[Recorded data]
....................

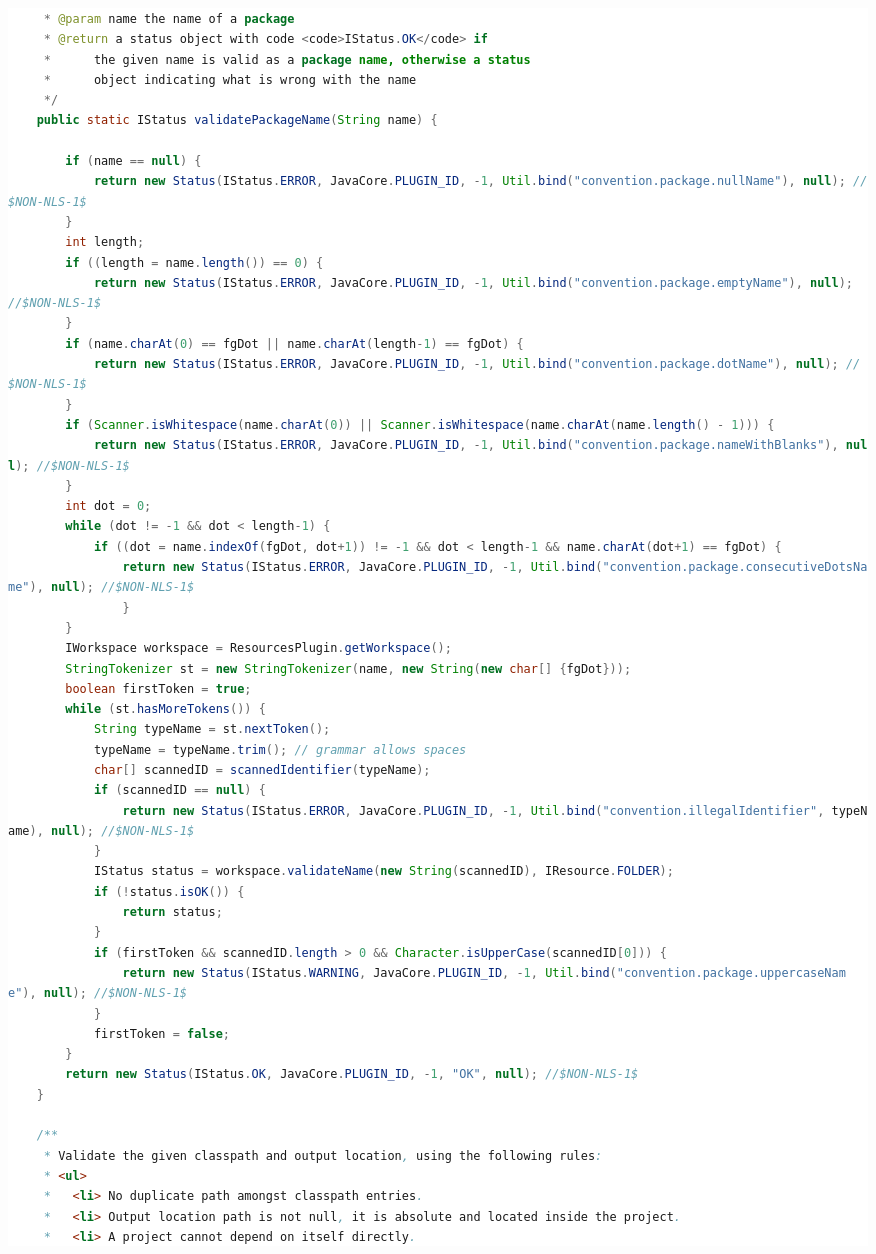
 ```java
	 * @param name the name of a package
	 * @return a status object with code <code>IStatus.OK</code> if
	 *		the given name is valid as a package name, otherwise a status 
	 *		object indicating what is wrong with the name
	 */
	public static IStatus validatePackageName(String name) {

		if (name == null) {
			return new Status(IStatus.ERROR, JavaCore.PLUGIN_ID, -1, Util.bind("convention.package.nullName"), null); //$NON-NLS-1$
		}
		int length;
		if ((length = name.length()) == 0) {
			return new Status(IStatus.ERROR, JavaCore.PLUGIN_ID, -1, Util.bind("convention.package.emptyName"), null); //$NON-NLS-1$
		}
		if (name.charAt(0) == fgDot || name.charAt(length-1) == fgDot) {
			return new Status(IStatus.ERROR, JavaCore.PLUGIN_ID, -1, Util.bind("convention.package.dotName"), null); //$NON-NLS-1$
		}
		if (Scanner.isWhitespace(name.charAt(0)) || Scanner.isWhitespace(name.charAt(name.length() - 1))) {
			return new Status(IStatus.ERROR, JavaCore.PLUGIN_ID, -1, Util.bind("convention.package.nameWithBlanks"), null); //$NON-NLS-1$
		}
		int dot = 0;
		while (dot != -1 && dot < length-1) {
			if ((dot = name.indexOf(fgDot, dot+1)) != -1 && dot < length-1 && name.charAt(dot+1) == fgDot) {
				return new Status(IStatus.ERROR, JavaCore.PLUGIN_ID, -1, Util.bind("convention.package.consecutiveDotsName"), null); //$NON-NLS-1$
				}
		}
		IWorkspace workspace = ResourcesPlugin.getWorkspace();
		StringTokenizer st = new StringTokenizer(name, new String(new char[] {fgDot}));
		boolean firstToken = true;
		while (st.hasMoreTokens()) {
			String typeName = st.nextToken();
			typeName = typeName.trim(); // grammar allows spaces
			char[] scannedID = scannedIdentifier(typeName);
			if (scannedID == null) {
				return new Status(IStatus.ERROR, JavaCore.PLUGIN_ID, -1, Util.bind("convention.illegalIdentifier", typeName), null); //$NON-NLS-1$
			}
			IStatus status = workspace.validateName(new String(scannedID), IResource.FOLDER);
			if (!status.isOK()) {
				return status;
			}
			if (firstToken && scannedID.length > 0 && Character.isUpperCase(scannedID[0])) {
				return new Status(IStatus.WARNING, JavaCore.PLUGIN_ID, -1, Util.bind("convention.package.uppercaseName"), null); //$NON-NLS-1$
			}
			firstToken = false;
		}
		return new Status(IStatus.OK, JavaCore.PLUGIN_ID, -1, "OK", null); //$NON-NLS-1$
	}
	
	/**
	 * Validate the given classpath and output location, using the following rules:
	 * <ul>
	 *   <li> No duplicate path amongst classpath entries.
	 *   <li> Output location path is not null, it is absolute and located inside the project.
	 *   <li> A project cannot depend on itself directly.
```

....................

◆ **YOUR INSTRUCTIONS**
Every line above with the word "project" belongs in the answer, copied as written.

◆ **THE COMPLETED TASK**
	 *   <li> Output location path is not null, it is absolute and located inside the project.
	 *   <li> A project cannot depend on itself directly.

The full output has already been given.